Sebagai lanjutan dari tulisan tersebut, pagi ini, Jumat, 11 April 2025, saya kembali menulis artikel dengan judul yang tertera di atas.
Perlu saya tegaskan bahwa DPRD memiliki tiga fungsi utama: legislasi, penganggaran, dan pengawasan. Selain itu, DPRD juga memiliki hak-hak konstitusional, yaitu hak interpelasi, hak angket, dan hak menyatakan pendapat. Seluruh fungsi dan hak ini wajib dijalankan secara maksimal dan proporsional, terlebih ketika terjadi tindakan dari pihak eksekutif yang dinilai melampaui kewenangan, seperti yang dilakukan oleh Satpol PP DKI Jakarta.
Tindakan pembongkaran tenda para demonstran di depan Gerbang Pancasila, kompleks DPR-MPR RI, pada Rabu, 9 April 2025, merupakan kesalahan fatal yang harus segera mendapat perhatian serius dari DPRD DKI Jakarta. Melalui fungsi pengawasannya, DPRD dapat memberikan rekomendasi kepada Gubernur DKI Jakarta, Pramono Anung, termasuk di antaranya mengusulkan pencopotan Kepala Satpol PP DKI Jakarta. Langkah ini bukan sekadar reaktif, melainkan bentuk tanggung jawab politik DPRD dalam menjaga marwah demokrasi dan melindungi hak-hak warga negara.
Aksi demonstrasi tersebut merupakan bentuk penolakan terhadap revisi Undang-Undang TNI dan Polri. Para peserta aksi menyuarakan keresahan atas kemungkinan meluasnya kewenangan militer dan kepolisian dalam kehidupan sipil. Sayangnya, aksi damai ini justru dibubarkan secara sepihak oleh aparat Satpol PP, yang berdalih bahwa keberadaan tenda di trotoar mengganggu ketertiban, estetika, serta menghambat pejalan kaki.

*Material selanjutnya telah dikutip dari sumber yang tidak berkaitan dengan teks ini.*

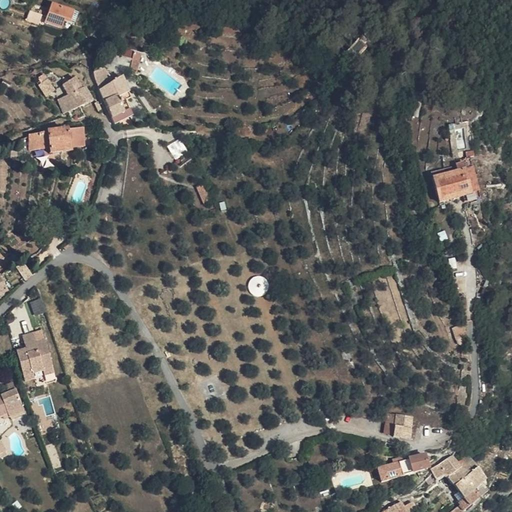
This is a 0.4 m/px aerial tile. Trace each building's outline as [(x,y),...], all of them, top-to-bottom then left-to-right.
[(63,16),(64,14),(72,17),(75,8),(53,0),(50,0),(46,11),(63,16)] [(29,10),(26,20),(39,24),(42,14),(29,10)] [(60,22),(63,16),(46,11),(44,16),(60,22)] [(366,49),(359,40),(344,54),(352,61),(366,49)] [(104,59),(105,58),(120,63),(124,52),(108,48),(106,54),(99,51),(97,57),(104,59)] [(120,63),(119,63),(129,68),(134,55),(124,52),(120,63)] [(348,65),(352,61),(344,54),(340,57),(348,65)] [(134,55),(129,68),(128,70),(136,74),(142,59),(140,58),(137,56),(134,55)] [(98,81),(109,75),(96,63),(94,64),(93,64),(95,74),(98,81)] [(123,86),(122,81),(126,79),(121,71),(119,69),(109,75),(116,90),(123,86)] [(68,88),(81,81),(75,71),(63,78),(68,88)] [(46,88),(54,82),(48,73),(39,79),(46,88)] [(98,81),(106,96),(116,90),(109,75),(98,81)] [(56,95),(63,108),(92,93),(85,79),(81,81),(68,88),(61,92),(56,95)] [(106,96),(113,110),(122,104),(116,90),(106,96)] [(122,104),(113,110),(116,115),(115,115),(116,117),(126,112),(122,104)] [(49,142),(49,146),(69,144),(69,141),(84,140),(82,123),(67,125),(67,124),(46,126),(49,142)] [(26,134),(31,148),(49,142),(46,126),(46,125),(26,134)] [(173,158),(186,153),(180,140),(167,145),(173,158)] [(467,197),(482,192),(471,154),(463,157),(473,188),(465,190),(467,197)] [(465,190),(473,188),(463,157),(455,159),(456,166),(451,167),(450,162),(431,168),(440,197),(465,190)] [(198,205),(208,201),(200,183),(191,186),(198,205)] [(22,272),(33,266),(24,255),(15,260),(22,272)] [(10,280),(4,266),(0,267),(0,271),(4,282),(10,280)] [(265,292),(261,277),(250,280),(254,295),(265,292)] [(33,314),(45,312),(42,298),(30,301),(33,314)] [(456,333),(467,330),(464,318),(453,322),(456,333)] [(34,327),(37,336),(45,334),(43,325),(34,327)] [(37,336),(34,327),(30,329),(40,361),(53,357),(45,334),(37,336)] [(27,375),(36,372),(34,367),(44,364),(46,369),(55,366),(53,357),(40,361),(30,329),(23,331),(27,343),(18,346),(27,375)] [(36,381),(44,380),(43,371),(34,373),(36,381)] [(6,405),(7,408),(7,409),(21,403),(11,378),(4,380),(5,385),(1,387),(2,390),(0,390),(0,410),(2,410),(0,407),(6,405)] [(9,414),(23,408),(21,403),(7,409),(9,414)] [(396,410),(386,408),(383,421),(393,423),(396,410)] [(412,424),(413,415),(414,414),(396,410),(393,423),(392,428),(402,430),(403,422),(412,424)] [(410,432),(412,424),(403,422),(402,430),(410,432)] [(52,469),(60,467),(55,443),(46,445),(52,469)] [(469,449),(462,453),(458,447),(432,464),(435,468),(438,473),(447,469),(452,472),(461,465),(459,462),(472,453),(469,449)] [(452,472),(458,482),(482,467),(472,453),(459,462),(461,465),(452,472)] [(413,456),(416,466),(425,464),(425,459),(423,454),(413,456)] [(402,458),(403,460),(406,469),(412,467),(416,466),(413,456),(402,458)] [(490,478),(482,467),(458,482),(460,485),(465,493),(465,494),(478,486),(490,478)] [(469,501),(482,493),(478,486),(465,494),(466,495),(469,501)] [(464,504),(469,501),(466,495),(461,498),(461,499),(464,504)] [(404,511),(413,507),(410,500),(405,503),(401,496),(386,504),(386,506),(389,511),(404,511)] [(464,504),(461,499),(450,506),(453,511),(455,511),(465,506),(464,504)]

Gubernur DKI Jakarta, Pramono Anung, secara terbuka menyesalkan tindakan tersebut dan menegur Kepala Satpol PP. Ia menegaskan bahwa Satpol PP tidak memiliki kewenangan untuk membubarkan aksi demonstrasi yang dilakukan secara damai. Sebagai respons, Satpol PP telah menyampaikan permohonan maaf dan berjanji akan mengedepankan pendekatan yang lebih dialogis di masa depan.
Namun, permintaan maaf saja tidak cukup untuk menghapus kesan bahwa Satpol PP telah bersikap arogan dan melampaui kewenangan. Pembubaran aksi ini mencerminkan upaya pembatasan terhadap kebebasan berpendapat, yang secara konstitusional dijamin oleh Pasal 28E UUD 1945. Dalam pasal tersebut ditegaskan bahwa setiap warga negara berhak untuk menyatakan pikiran, berserikat, berkumpul, dan menyampaikan pendapat.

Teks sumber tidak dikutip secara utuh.